`int(sin^(6)x + cos^(6)x)/(sin^(2)xcos^(2)x)dx`

To solve the integral \[ I = \int \frac{\sin^6 x + \cos^6 x}{\sin^2 x \cos^2 x} \, dx, \] we can start by rewriting the numerator using the identity for the sum of cubes: \[ a^3 + b^3 = (a + b)(a^2 - ab + b^2). \] Here, let \( a = \sin^2 x \) and \( b = \cos^2 x \). Thus, we have: \[ \sin^6 x + \cos^6 x = (\sin^2 x + \cos^2 x)(\sin^4 x - \sin^2 x \cos^2 x + \cos^4 x). \] Since \( \sin^2 x + \cos^2 x = 1 \), we can simplify the expression: \[ \sin^6 x + \cos^6 x = \sin^4 x - \sin^2 x \cos^2 x + \cos^4 x. \] Now substituting this back into the integral, we get: \[ I = \int \frac{\sin^4 x - \sin^2 x \cos^2 x + \cos^4 x}{\sin^2 x \cos^2 x} \, dx. \] We can separate this into three integrals: \[ I = \int \frac{\sin^4 x}{\sin^2 x \cos^2 x} \, dx - \int \frac{\sin^2 x \cos^2 x}{\sin^2 x \cos^2 x} \, dx + \int \frac{\cos^4 x}{\sin^2 x \cos^2 x} \, dx. \] This simplifies to: \[ I = \int \frac{\sin^2 x}{\cos^2 x} \, dx - \int 1 \, dx + \int \frac{\cos^2 x}{\sin^2 x} \, dx. \] Now, we can rewrite the integrals: 1. The first integral becomes \(\int \tan^2 x \, dx\). 2. The second integral is simply \(-\int 1 \, dx = -x\). 3. The third integral becomes \(\int \cot^2 x \, dx\).
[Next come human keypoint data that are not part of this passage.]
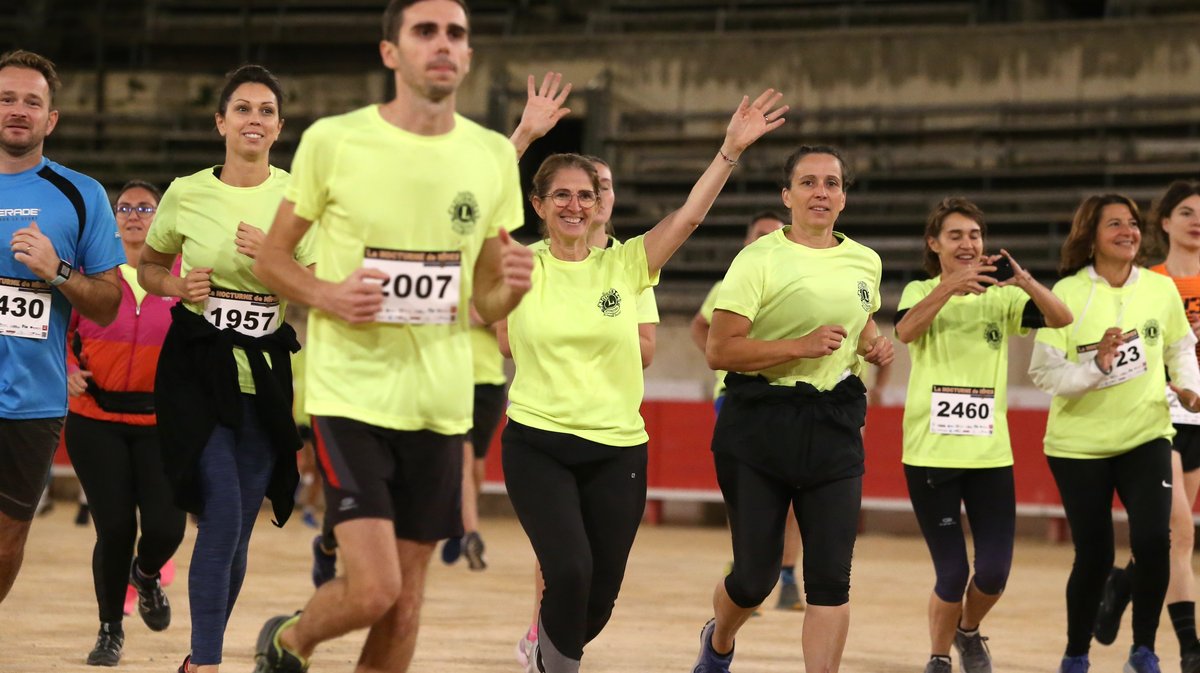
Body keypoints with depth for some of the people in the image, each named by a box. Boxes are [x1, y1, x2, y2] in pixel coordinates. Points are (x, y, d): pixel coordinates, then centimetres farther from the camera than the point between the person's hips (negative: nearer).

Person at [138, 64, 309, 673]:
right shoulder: (185, 194, -1)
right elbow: (149, 266, 15)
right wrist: (177, 287, -6)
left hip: (264, 373, 2)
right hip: (198, 368, -2)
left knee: (238, 530, 7)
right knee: (223, 515, -17)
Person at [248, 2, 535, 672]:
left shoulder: (493, 155, 5)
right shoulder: (333, 140, -6)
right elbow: (272, 255, 4)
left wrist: (513, 286, -10)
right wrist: (328, 296, -16)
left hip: (441, 404, 4)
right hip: (351, 391, -4)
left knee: (405, 607, 7)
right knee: (372, 589, -15)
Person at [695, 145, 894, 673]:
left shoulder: (865, 262, 8)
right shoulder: (759, 260, -9)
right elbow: (718, 351, -14)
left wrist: (873, 345, 7)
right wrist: (800, 346, -22)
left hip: (833, 426, 4)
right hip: (758, 425, -3)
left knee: (830, 577, -7)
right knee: (755, 574, 3)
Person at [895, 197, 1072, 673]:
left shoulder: (1001, 297, 6)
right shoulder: (921, 292, 3)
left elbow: (1061, 319, -10)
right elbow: (906, 331, -20)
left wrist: (1023, 280, -28)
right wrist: (951, 285, -34)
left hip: (990, 451, 2)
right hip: (930, 451, -2)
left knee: (994, 573, -2)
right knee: (952, 574, -5)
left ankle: (969, 632, 30)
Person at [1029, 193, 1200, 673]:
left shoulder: (1161, 289, -1)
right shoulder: (1067, 293, -10)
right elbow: (1043, 373, -13)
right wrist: (1097, 366, -27)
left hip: (1146, 436, 2)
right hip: (1079, 444, -2)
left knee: (1153, 540, -16)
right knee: (1094, 557, 2)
Using the identities: \[ \tan^2 x = \sec^2 x - 1 \quad \text{and} \quad \cot^2 x = \csc^2 x - 1, \] we can integrate each part: 1. \(\int \tan^2 x \, dx = \int (\sec^2 x - 1) \, dx = \tan x - x + C_1\). 2. \(-\int 1 \, dx = -x\). 3. \(\int \cot^2 x \, dx = \int (\csc^2 x - 1) \, dx = -\cot x - x + C_2\). Combining all these results, we have: \[ I = (\tan x - x) - x + (-\cot x - x) + C, \] which simplifies to: \[ I = \tan x - \cot x - 3x + C. \] Thus, the final result of the integral is: \[ \int \frac{\sin^6 x + \cos^6 x}{\sin^2 x \cos^2 x} \, dx = \tan x - \cot x - 3x + C. \]